S'il n'y a « rien à faire » [2] dans le théâtre de Beckett, il y a en revanche beaucoup à raconter. Davantage que par un « vouloir-faire », les personnages des drames de Beckett sont portés par un « vouloir-dire » [3]. Ils peuvent alors être perçus comme les équivalents scéniques des narrateurs beckettiens, Molloy, Malone, Moran et autres énonciateurs plus ou moins identifiables. La claustration scénique redouble la situation d'énonciation de la plupart des narrateurs. Ces derniers racontent dans une pièce, leur chambre ou celle de leur mère : « Je suis dans la chambre de ma mère. C'est moi qui y vis maintenant. Je ne sais pas comment j'y suis arrivé. Dans une ambulance peut-être, un véhicule quelconque certainement. […] Je couche dans son lit. Je fais dans son vase. J'ai pris sa place. » [4] De la pièce, lieu, à la pièce, genre, quels bouleversements engendre cet héritage romanesque ?
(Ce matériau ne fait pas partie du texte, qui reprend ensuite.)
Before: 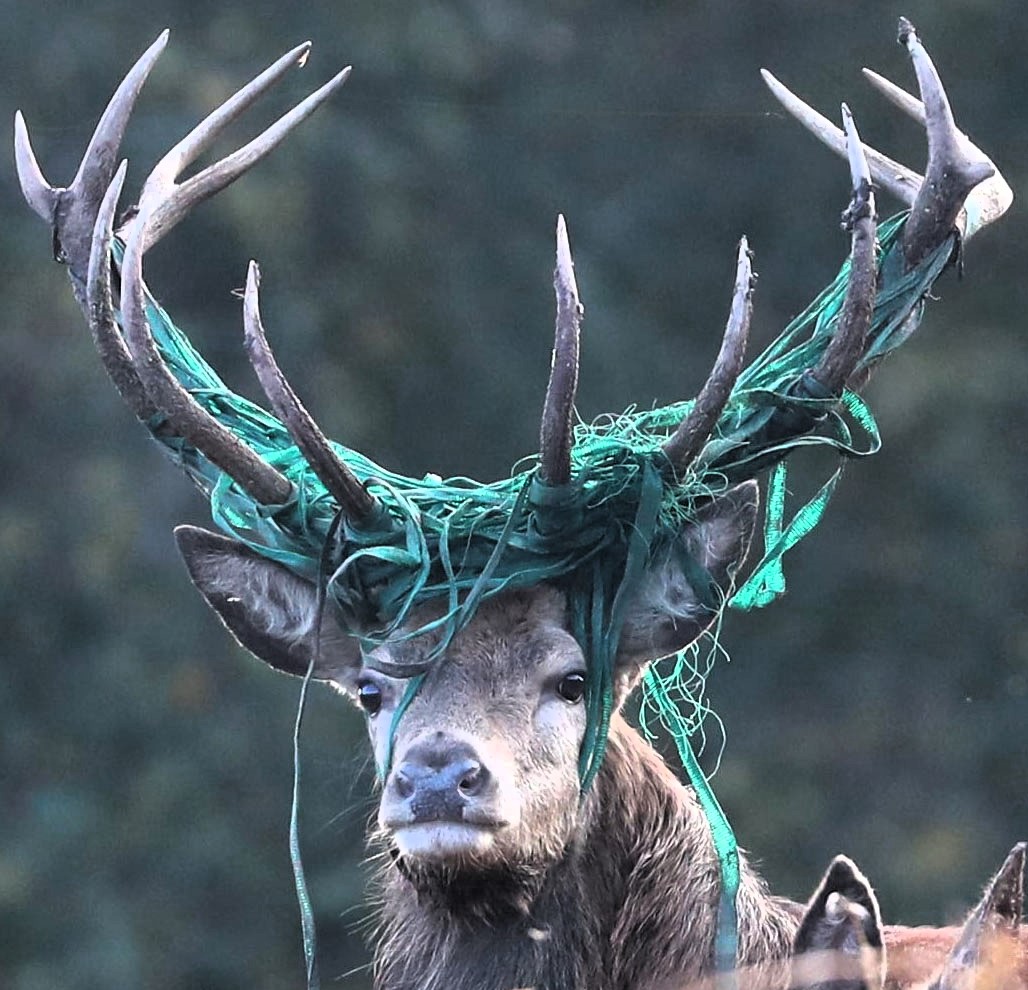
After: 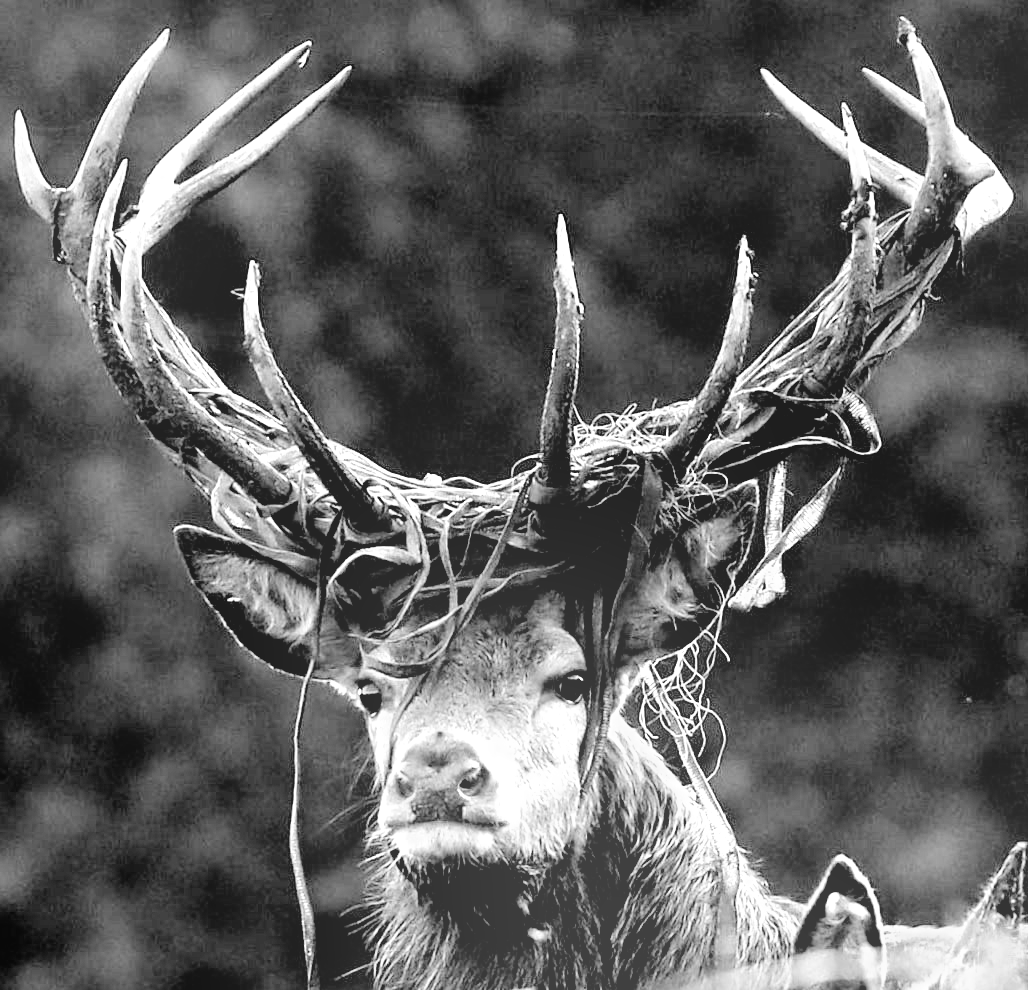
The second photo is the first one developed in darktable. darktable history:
bloom: size 40%
filmic rgb: middle gray luminance 13.55%, black relative exposure -1.97 EV, white relative exposure 3.1 EV, threshold 6 EV, target black luminance 0%, hardness 1.79, latitude 59.23%, contrast 1.728, highlights saturation mix 5%, shadows ↔ highlights balance -37.52%, add noise in highlights 0, color science v3 (2019), use custom middle-gray values true, iterations of high-quality reconstruction 0, contrast in highlights soft, enable highlight reconstruction true
white balance: red 1.08, blue 0.791
monochrome: on, module defaults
Le personnage narrateur n'est pas une rareté : la scène classique abonde en récits. La singularité de l'irruption du récit dans le théâtre de Beckett est double : elle s'accompagne de références romanesques [5] et est le fait d'un auteur romancier avant d'être dramaturge. Ce rapport entre mode narratif et mode dramatique se révèle l'une des perspectives privilégiées des critiques beckettiens [6] pour aborder « le dernier théâtre » de Beckett, ou son « Théâtre III » pour reprendre la distinction proposée par Catherine Naugrette [7]. Nous nous proposons alors de reporter cette interrogation sur un mélange générique du théâtre III sur le théâtre I, auquel En Attendant Godot (EAG) et Fin de Partie (FP) appartiennent, et sur le second théâtre, Oh les Beaux Jours (OBJ), marqué par la réduction du personnel dramatique et une inflation du monologue aux dépens du dialogue.

Longtemps ressenti comme un danger, le récit au théâtre s'est depuis prolongé dans le drame contemporain par le phénomène d'épicisation. Entre mise en péril et innovation, le genre théâtral emploie ici des techniques romanesques à ses risques et périls, ainsi que le rappelle le spectateur d’Eleuthéria : « Les histoires, ça ne se raconte pas impunément. » [8]

Échos du roman, inflation du narratif : le théâtre, poursuite du roman par d'autres moyens ?

Chacune des pièces établit, à sa façon, un rapport d'ordre thématique avec des romans ou des nouvelles de Beckett, conduisant à chercher entre ces genres une relation privilégiée. Le cas le plus évident de filiation romanesque concerne paradoxalement la pièce la plus pauvre en récits. Mercier et Camier (MC) raconte le voyage de deux personnages annonçant Vladimir et Estragon, non seulement par leur condition sociale de vagabonds, mais aussi par leur dialogue. Les interdits régissant leurs discussions, « C’est que mon rêve m’avait repris, dit Mercier. / Oui, dit Camier, au lieu de m’écouter tu ne penses qu’à me raconter ton rêve. Tu n’ignores cependant pas ce que nous avons arrêté à ce sujet : pas de récits de rêve, sous aucun prétexte. » [9], se retrouvent dans la pièce : « E - J’ai fait un rêve. / V- Ne le raconte pas ! / E - Je rêvais que…/ V - NE LE RACONTE PAS. / » [10] Autre parenté, un discours narrativisé décrit, a priori, les modalités et les procédures du dialogue scénique :

S’ensuivit un long débat entrecoupé de longs silences, pendant lesquels la méditation s’effectuait. Il arrivait alors, tantôt à Mercier, tantôt à Camier, de s’abîmer si avant dans ses pensées que la voix de l’autre, reprenant son argumentation, était impuissante à l’en tirer ou ne se faisait pas entendre. Ou, arrivés simultanément à des conclusions contraires, ils se mettaient simultanément à les exprimer. Il n’était pas rare non plus que l’un tombât en syncope avant que l’autre eût achevé son exposé. Et de temps en temps ils se regardaient, incapables de prononcer un mot, et l’esprit vide [11].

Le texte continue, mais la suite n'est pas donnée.